The conference also featured two concurrent panels of faculty members, alumni, and industry experts. One panel on asset management featured Andrew Ang, the Ann F. Kaplan Professor of Finance and Economics; Jacques Chappuis ’98, head of Morgan Stanley Alternative Investment Partners; Amir Emami ’05, managing director of SGS Asset Management; and Robert Hodrick, the Nomura Professor of International Finance. The panel was moderated by Charles Jones, the Robert W. Lear Professor of Finance and Economics and director of the Program for Financial Studies.

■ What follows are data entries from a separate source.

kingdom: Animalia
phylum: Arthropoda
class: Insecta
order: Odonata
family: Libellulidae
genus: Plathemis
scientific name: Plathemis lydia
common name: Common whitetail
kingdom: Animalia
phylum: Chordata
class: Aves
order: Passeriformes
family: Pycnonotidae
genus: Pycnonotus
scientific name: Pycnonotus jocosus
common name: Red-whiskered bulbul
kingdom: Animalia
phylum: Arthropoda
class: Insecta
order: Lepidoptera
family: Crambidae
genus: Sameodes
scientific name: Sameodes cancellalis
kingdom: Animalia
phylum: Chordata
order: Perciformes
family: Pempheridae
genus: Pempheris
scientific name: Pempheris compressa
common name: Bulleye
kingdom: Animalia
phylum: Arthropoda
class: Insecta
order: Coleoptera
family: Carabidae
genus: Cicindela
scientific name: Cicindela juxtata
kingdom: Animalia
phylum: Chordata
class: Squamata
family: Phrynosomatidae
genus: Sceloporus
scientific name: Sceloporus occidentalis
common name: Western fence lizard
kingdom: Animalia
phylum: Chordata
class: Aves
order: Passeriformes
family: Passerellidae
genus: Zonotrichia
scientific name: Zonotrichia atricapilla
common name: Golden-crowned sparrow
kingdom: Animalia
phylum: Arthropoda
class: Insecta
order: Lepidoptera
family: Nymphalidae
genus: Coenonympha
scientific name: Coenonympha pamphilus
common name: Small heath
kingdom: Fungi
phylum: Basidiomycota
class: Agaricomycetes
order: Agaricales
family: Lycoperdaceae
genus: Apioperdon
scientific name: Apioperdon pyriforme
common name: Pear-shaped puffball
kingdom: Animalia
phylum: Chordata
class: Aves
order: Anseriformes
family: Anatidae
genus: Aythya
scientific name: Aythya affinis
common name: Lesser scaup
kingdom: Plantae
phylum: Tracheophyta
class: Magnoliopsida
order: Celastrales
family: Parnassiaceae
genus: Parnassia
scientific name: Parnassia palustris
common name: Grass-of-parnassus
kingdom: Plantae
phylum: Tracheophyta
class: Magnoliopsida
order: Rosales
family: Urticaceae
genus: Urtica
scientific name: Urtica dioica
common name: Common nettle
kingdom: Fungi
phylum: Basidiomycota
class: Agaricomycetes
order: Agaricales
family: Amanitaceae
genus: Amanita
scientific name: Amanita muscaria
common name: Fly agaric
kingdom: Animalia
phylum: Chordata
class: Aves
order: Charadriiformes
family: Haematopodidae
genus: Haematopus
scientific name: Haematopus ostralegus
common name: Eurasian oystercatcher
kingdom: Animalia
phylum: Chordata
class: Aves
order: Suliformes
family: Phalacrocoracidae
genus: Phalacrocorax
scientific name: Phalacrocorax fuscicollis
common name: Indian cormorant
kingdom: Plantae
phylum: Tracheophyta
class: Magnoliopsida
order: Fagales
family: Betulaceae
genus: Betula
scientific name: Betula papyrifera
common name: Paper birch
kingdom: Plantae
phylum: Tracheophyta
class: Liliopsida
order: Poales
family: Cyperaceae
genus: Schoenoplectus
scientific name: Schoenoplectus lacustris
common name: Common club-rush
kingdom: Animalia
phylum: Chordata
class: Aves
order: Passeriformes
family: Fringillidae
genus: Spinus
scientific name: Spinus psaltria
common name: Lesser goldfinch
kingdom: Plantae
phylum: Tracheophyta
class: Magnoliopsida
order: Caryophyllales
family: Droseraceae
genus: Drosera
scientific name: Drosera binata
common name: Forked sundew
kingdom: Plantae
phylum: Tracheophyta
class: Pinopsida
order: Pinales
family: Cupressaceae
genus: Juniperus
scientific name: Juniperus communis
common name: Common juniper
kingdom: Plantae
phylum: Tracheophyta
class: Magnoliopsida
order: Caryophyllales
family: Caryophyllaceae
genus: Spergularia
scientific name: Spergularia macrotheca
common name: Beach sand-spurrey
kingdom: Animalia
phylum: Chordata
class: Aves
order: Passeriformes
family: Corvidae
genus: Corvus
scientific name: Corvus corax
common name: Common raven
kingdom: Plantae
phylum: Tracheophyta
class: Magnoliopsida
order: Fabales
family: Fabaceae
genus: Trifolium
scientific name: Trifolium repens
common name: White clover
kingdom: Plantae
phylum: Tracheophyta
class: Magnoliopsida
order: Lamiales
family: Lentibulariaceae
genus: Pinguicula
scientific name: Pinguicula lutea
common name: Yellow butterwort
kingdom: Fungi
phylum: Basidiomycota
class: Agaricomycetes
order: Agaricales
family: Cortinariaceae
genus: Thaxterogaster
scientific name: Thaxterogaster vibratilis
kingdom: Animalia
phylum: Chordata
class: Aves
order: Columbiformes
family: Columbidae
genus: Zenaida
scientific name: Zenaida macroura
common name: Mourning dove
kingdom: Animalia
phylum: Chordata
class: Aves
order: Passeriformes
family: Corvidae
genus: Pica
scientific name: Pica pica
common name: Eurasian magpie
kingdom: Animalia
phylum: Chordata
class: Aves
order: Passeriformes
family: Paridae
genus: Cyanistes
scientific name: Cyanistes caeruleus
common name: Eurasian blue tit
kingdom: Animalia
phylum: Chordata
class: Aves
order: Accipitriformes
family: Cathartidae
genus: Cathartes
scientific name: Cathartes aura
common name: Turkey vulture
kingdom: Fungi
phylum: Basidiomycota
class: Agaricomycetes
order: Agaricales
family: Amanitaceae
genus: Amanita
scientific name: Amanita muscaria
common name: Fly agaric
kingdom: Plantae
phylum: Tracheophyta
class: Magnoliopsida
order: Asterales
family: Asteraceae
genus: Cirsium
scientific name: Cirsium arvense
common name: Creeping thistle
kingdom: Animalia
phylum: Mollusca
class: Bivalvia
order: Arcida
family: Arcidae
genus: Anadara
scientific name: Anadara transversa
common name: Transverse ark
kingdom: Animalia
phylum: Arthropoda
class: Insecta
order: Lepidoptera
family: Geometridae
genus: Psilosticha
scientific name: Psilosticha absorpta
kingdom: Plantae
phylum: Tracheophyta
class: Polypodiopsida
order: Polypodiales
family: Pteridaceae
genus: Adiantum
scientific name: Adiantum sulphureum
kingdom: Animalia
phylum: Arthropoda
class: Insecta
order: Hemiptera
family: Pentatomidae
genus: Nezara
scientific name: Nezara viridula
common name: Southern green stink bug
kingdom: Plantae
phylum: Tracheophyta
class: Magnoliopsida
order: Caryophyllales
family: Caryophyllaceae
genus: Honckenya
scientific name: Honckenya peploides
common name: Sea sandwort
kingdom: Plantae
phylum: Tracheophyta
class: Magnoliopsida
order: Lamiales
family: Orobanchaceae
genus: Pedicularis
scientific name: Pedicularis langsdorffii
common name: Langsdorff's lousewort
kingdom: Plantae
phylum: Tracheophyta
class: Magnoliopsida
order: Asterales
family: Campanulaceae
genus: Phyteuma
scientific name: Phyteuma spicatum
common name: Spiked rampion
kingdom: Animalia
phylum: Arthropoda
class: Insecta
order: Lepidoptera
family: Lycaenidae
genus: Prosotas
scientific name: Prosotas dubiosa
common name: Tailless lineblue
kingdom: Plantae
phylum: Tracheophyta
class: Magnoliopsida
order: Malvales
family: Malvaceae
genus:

Laurie Hodrick, the A. Barton Hepburn Professor of Economics in the Faculty of Business and founding director of the Program for Financial Studies (and chair of its advisory board), moderated a panel on corporate finance featuring Candace Browning ’79, head of global research at Bank of America Merrill Lynch; Charles Calomiris, the Henry Kaufman Professor of Financial Institutions and curriculum director of the Program for Financial Studies; John Moon, managing director at Morgan Stanley Capital Partners; and Morten Sorensen, the Daniel W. Stanton Associate Professor of Business. Both panels and the keynote address invited questions from the audience.

The Program for Financial Studies is governed by an 22-member executive advisory board and an eight-member academic advisory board that ensure that the program supports research and the development of intellectual capital, enhances the curriculum and activities for students, and creates external outreach opportunities to promote an ongoing exchange of ideas on timely topics of interest.

Videos of the keynote address and the panels, a photo slide show of the event, and a copy of the keynote address are available on the program website.